Records for the exercise START
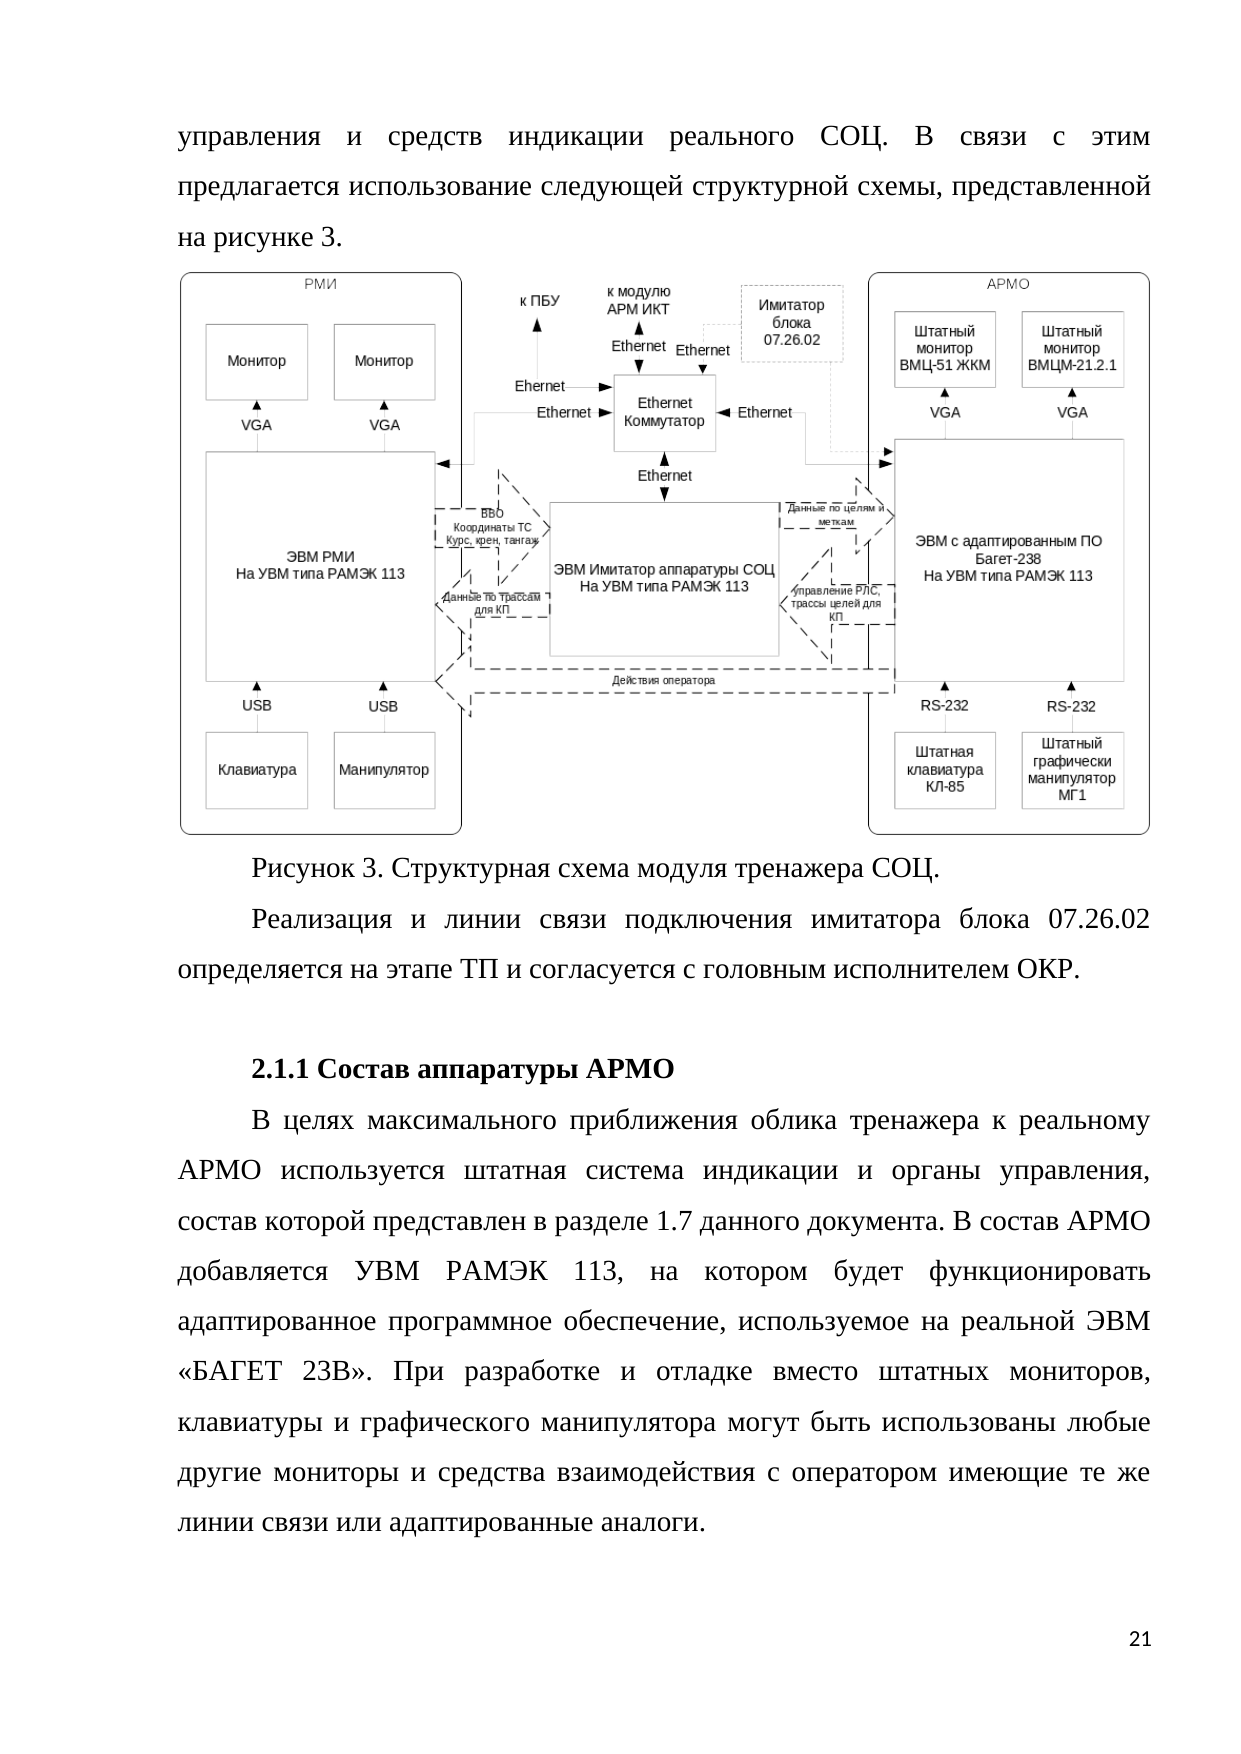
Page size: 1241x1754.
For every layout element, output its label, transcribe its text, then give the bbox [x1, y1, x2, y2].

text В целях максимального приближения облика тренажера к реальному АРМО используется штатная система индикации и органы управления, состав которой представлен в разделе 1.7 данного документа. В состав АРМО добавляется УВМ РАМЭК 113, на котором будет функционировать адаптированное программное обеспечение, используемое на реальной ЭВМ «БАГЕТ 23В». При разработке и отладке вместо штатных мониторов, клавиатуры и графического манипулятора могут быть использованы любые другие мониторы и средства взаимодействия с оператором имеющие те же линии связи или адаптированные аналоги. [177, 1102, 1152, 1538]
text 2.1.1 Состав аппаратуры АРМО [177, 1052, 1152, 1085]
text Рисунок 3. Структурная схема модуля тренажера СОЦ. [177, 850, 1152, 884]
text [177, 118, 1152, 252]
text Реализация и линии связи подключения имитатора блока 07.26.02 определяется на этапе ТП и согласуется с головным исполнителем ОКР. [177, 901, 1152, 984]
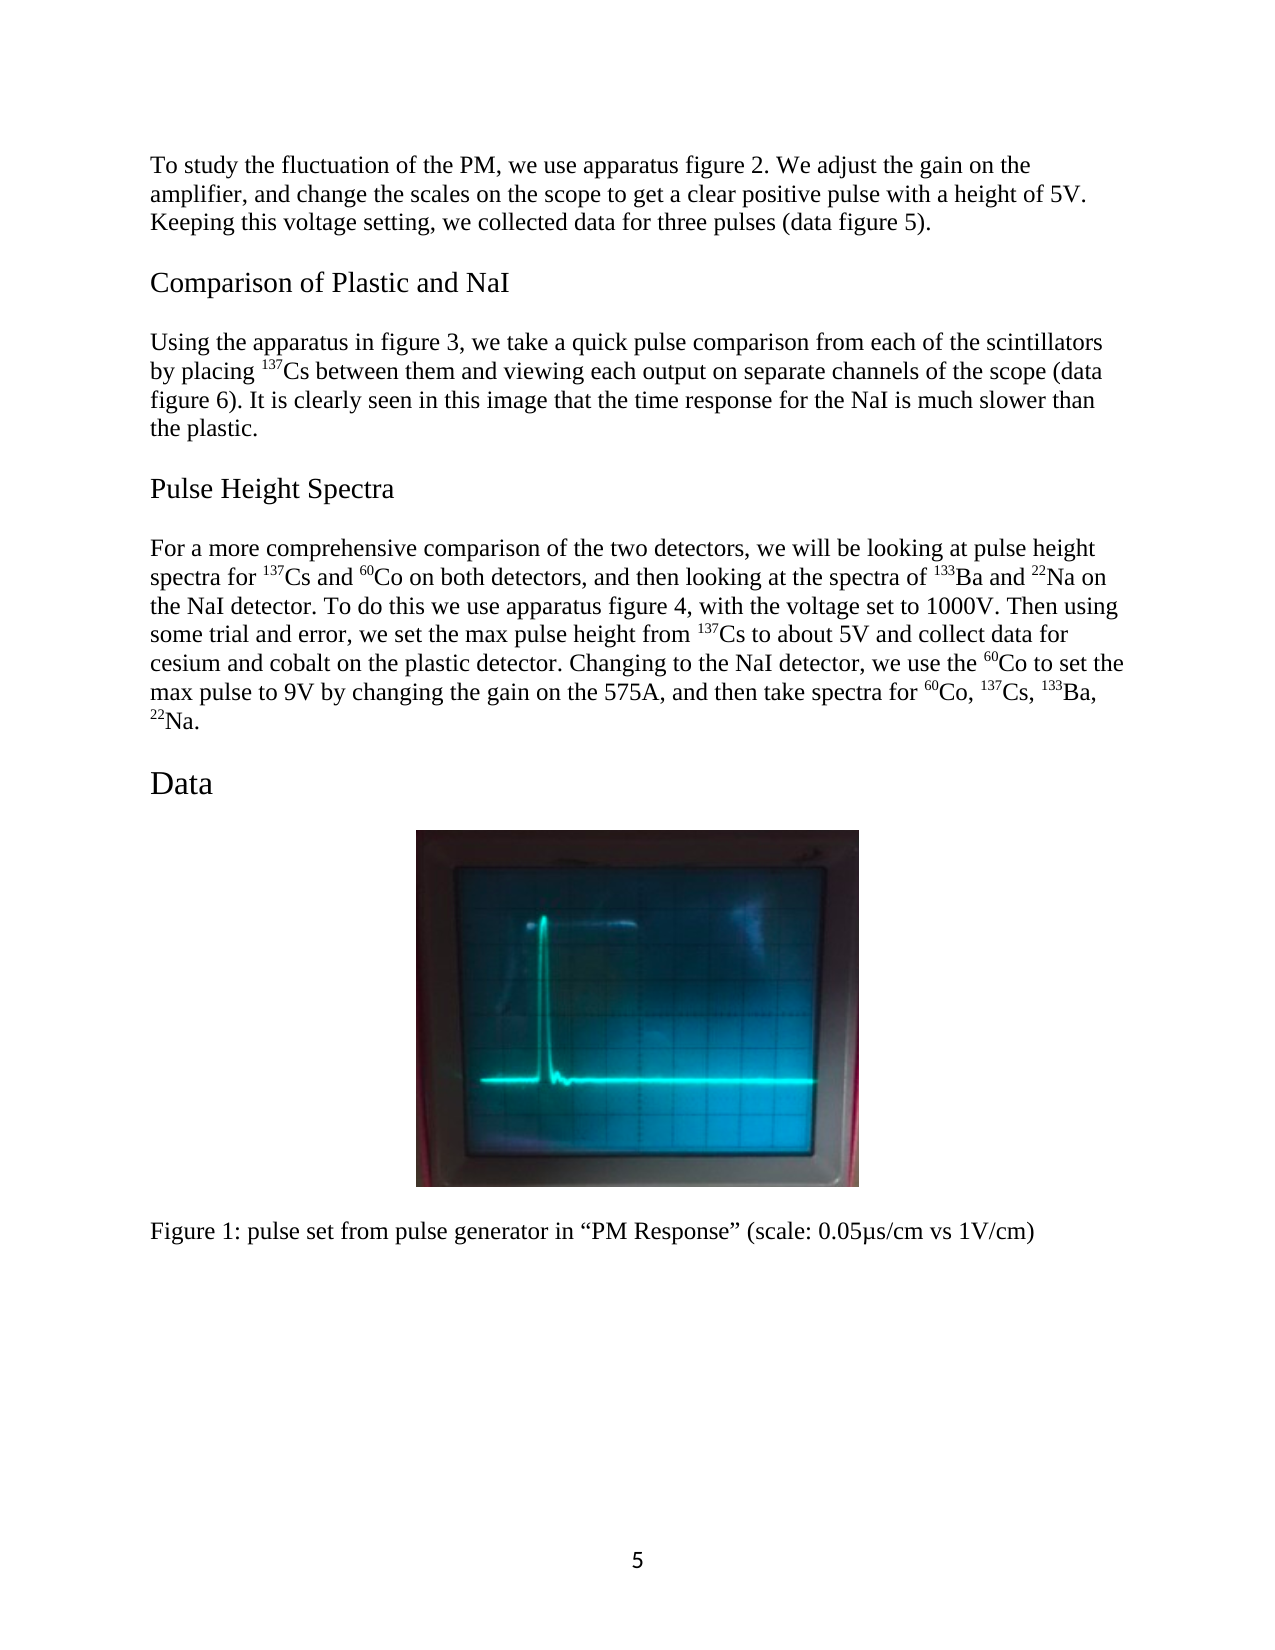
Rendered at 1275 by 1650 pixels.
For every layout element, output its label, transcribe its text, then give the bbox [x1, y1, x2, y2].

text Pulse Height Spectra [150, 471, 1125, 504]
text Using the apparatus in figure 3, we take a quick pulse comparison from each of the scintillators by placing 137Cs between them and viewing each output on separate channels of the scope (data figure 6). It is clearly seen in this image that the time response for the NaI is much slower than the plastic. [150, 327, 1125, 442]
text Figure 1: pulse set from pulse generator in “PM Response” (scale: 0.05µs/cm vs 1V/cm) [150, 1216, 1125, 1244]
picture [416, 830, 859, 1187]
text To study the fluctuation of the PM, we use apparatus figure 2. We adjust the gain on the amplifier, and change the scales on the scope to get a clear positive pulse with a height of 5V. Keeping this voltage setting, we collected data for three pulses (data figure 5). [150, 150, 1125, 236]
text Comparison of Plastic and NaI [150, 265, 1125, 298]
text Data [150, 763, 1125, 802]
text For a more comprehensive comparison of the two detectors, we will be looking at pulse height spectra for 137Cs and 60Co on both detectors, and then looking at the spectra of 133Ba and 22Na on the NaI detector. To do this we use apparatus figure 4, with the voltage set to 1000V. Then using some trial and error, we set the max pulse height from 137Cs to about 5V and collect data for cesium and cobalt on the plastic detector. Changing to the NaI detector, we use the 60Co to set the max pulse to 9V by changing the gain on the 575A, and then take spectra for 60Co, 137Cs, 133Ba, 22Na. [150, 533, 1125, 734]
Records for the exercise END
→ **Written task**
Transcribe the records above exactly, leaving every picture out of the copy.

→ **Exercise output**
Page size: 1241x1754.
For every layout element, output its label, transcribe its text, then give the bbox [x1, y1, x2, y2].

text В целях максимального приближения облика тренажера к реальному АРМО используется штатная система индикации и органы управления, состав которой представлен в разделе 1.7 данного документа. В состав АРМО добавляется УВМ РАМЭК 113, на котором будет функционировать адаптированное программное обеспечение, используемое на реальной ЭВМ «БАГЕТ 23В». При разработке и отладке вместо штатных мониторов, клавиатуры и графического манипулятора могут быть использованы любые другие мониторы и средства взаимодействия с оператором имеющие те же линии связи или адаптированные аналоги. [177, 1102, 1152, 1538]
text 2.1.1 Состав аппаратуры АРМО [177, 1052, 1152, 1085]
text Рисунок 3. Структурная схема модуля тренажера СОЦ. [177, 850, 1152, 884]
text [177, 118, 1152, 252]
text Реализация и линии связи подключения имитатора блока 07.26.02 определяется на этапе ТП и согласуется с головным исполнителем ОКР. [177, 901, 1152, 984]
Rendered at 1275 by 1650 pixels.
For every layout element, output its label, transcribe its text, then give the bbox [x1, y1, x2, y2].

text Pulse Height Spectra [150, 471, 1125, 504]
text Using the apparatus in figure 3, we take a quick pulse comparison from each of the scintillators by placing 137Cs between them and viewing each output on separate channels of the scope (data figure 6). It is clearly seen in this image that the time response for the NaI is much slower than the plastic. [150, 327, 1125, 442]
text Figure 1: pulse set from pulse generator in “PM Response” (scale: 0.05µs/cm vs 1V/cm) [150, 1216, 1125, 1244]
picture [416, 830, 859, 1187]
text To study the fluctuation of the PM, we use apparatus figure 2. We adjust the gain on the amplifier, and change the scales on the scope to get a clear positive pulse with a height of 5V. Keeping this voltage setting, we collected data for three pulses (data figure 5). [150, 150, 1125, 236]
text Comparison of Plastic and NaI [150, 265, 1125, 298]
text Data [150, 763, 1125, 802]
text For a more comprehensive comparison of the two detectors, we will be looking at pulse height spectra for 137Cs and 60Co on both detectors, and then looking at the spectra of 133Ba and 22Na on the NaI detector. To do this we use apparatus figure 4, with the voltage set to 1000V. Then using some trial and error, we set the max pulse height from 137Cs to about 5V and collect data for cesium and cobalt on the plastic detector. Changing to the NaI detector, we use the 60Co to set the max pulse to 9V by changing the gain on the 575A, and then take spectra for 60Co, 137Cs, 133Ba, 22Na. [150, 533, 1125, 734]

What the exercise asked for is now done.